Reputation: 509
I am trying to extract all the noun phrases from French sentences using Spacy. My code appears not to be working well in all the cases I tried. For example,
nlp = spacy.load("fr_core_news_sm")
doc = nlp("Il y a plusieurs petits restaurants dans cette ville.")
for chunk in doc.noun_chunks:
print(chunk)
returns
[Il y a plusieurs petits restaurants dans cette ville.]
as the noun phrase, this appears to be incorrect as the noun phrase here is petits restaurants dans cette ville
.
When I tried other sets of phrases, such as J'ai trouvé une jolie petite chambre.
, it returned 3 phrases, [J' , une jolie, petite chambre]
which seems not to be correct also
Lastly, with Les deux dernières semaines, il était à Paris..

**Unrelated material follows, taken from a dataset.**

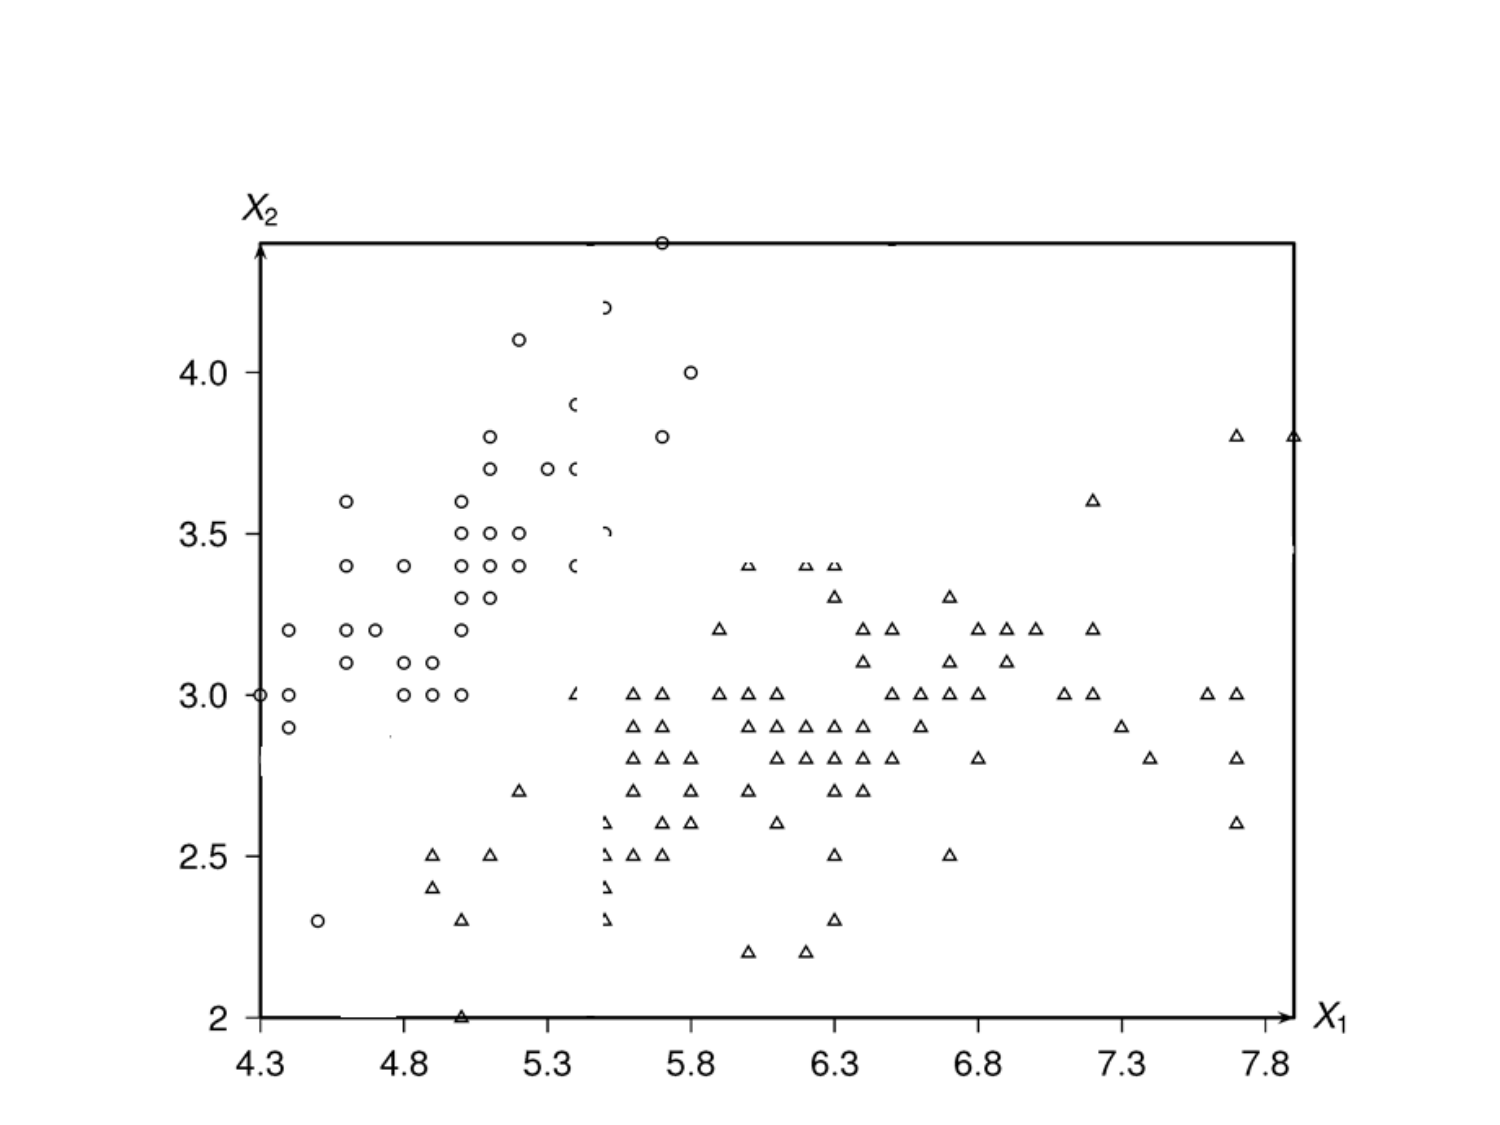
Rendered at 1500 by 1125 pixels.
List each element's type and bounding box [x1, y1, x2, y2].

it returned [Les deux dernières semaines, il]
which appears to be correct.
I would appreciate any help or guidance on how to ensure the code works correctly for the first two examples also.
Upvotes: 0
Views: 447
Reputation: 2126
First try updating your version of SpaCy
pip install spacy --upgrade
Change your model from small fr_core_news_sm
to a larger one such as fr_core_news_lg
To install:
-python -m spacy download fr_core_news_lg
or directly pip install from SpaCy's model repository e.g.
pip install https://github.com/explosion/spacy-models/releases/download/fr_core_news_lg-2.3.0/fr_core_news_lg-2.3.0.tar.gz
Larger models typically have better accuracy on most NLP tasks.
Upvotes: 1